** INFORMATION follows **
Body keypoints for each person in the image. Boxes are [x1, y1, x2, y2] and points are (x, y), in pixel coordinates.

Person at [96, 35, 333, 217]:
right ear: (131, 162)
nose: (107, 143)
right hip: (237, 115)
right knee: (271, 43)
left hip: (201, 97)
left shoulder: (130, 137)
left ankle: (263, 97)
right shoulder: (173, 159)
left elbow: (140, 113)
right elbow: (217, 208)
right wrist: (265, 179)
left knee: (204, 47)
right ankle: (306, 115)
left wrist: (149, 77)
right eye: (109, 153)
** End of INFORMATION **
** INFORMATION follows **
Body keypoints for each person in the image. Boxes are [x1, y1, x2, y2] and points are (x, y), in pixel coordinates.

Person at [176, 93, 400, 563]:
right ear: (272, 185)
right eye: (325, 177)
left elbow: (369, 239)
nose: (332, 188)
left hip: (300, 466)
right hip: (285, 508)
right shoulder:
** End of INFORMATION **
** INFORMATION follows **
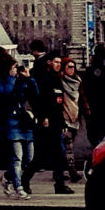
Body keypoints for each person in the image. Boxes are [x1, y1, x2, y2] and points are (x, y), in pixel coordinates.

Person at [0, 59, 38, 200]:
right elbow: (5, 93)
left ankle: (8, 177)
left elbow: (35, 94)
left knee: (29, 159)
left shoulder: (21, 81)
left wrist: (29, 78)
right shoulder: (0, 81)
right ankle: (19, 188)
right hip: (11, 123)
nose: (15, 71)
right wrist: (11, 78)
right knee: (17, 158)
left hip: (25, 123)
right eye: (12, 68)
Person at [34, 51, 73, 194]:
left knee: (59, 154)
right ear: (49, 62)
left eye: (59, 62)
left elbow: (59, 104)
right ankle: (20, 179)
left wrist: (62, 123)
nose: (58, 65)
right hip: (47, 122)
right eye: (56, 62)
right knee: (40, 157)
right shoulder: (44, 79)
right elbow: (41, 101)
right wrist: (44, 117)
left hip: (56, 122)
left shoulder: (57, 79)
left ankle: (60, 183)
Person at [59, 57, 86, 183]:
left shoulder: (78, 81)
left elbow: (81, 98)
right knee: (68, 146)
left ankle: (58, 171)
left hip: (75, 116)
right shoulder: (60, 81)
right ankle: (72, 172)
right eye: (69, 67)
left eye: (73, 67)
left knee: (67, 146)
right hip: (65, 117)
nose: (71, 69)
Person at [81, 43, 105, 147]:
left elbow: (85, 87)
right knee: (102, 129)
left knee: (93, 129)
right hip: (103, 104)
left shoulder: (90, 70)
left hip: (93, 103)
** End of INFORMATION **
### [WHAT THIS TASK INVOLVES]
For the lines above, output exactly those from the line containing "left shoulder: (57, 79)" through the line containing "left hip: (93, 103)", and skip the others.

### [RESULT]
left shoulder: (57, 79)
left ankle: (60, 183)
Person at [59, 57, 86, 183]:
left shoulder: (78, 81)
left elbow: (81, 98)
right knee: (68, 146)
left ankle: (58, 171)
left hip: (75, 116)
right shoulder: (60, 81)
right ankle: (72, 172)
right eye: (69, 67)
left eye: (73, 67)
left knee: (67, 146)
right hip: (65, 117)
nose: (71, 69)
Person at [81, 43, 105, 147]:
left elbow: (85, 87)
right knee: (102, 129)
left knee: (93, 129)
right hip: (103, 104)
left shoulder: (90, 70)
left hip: (93, 103)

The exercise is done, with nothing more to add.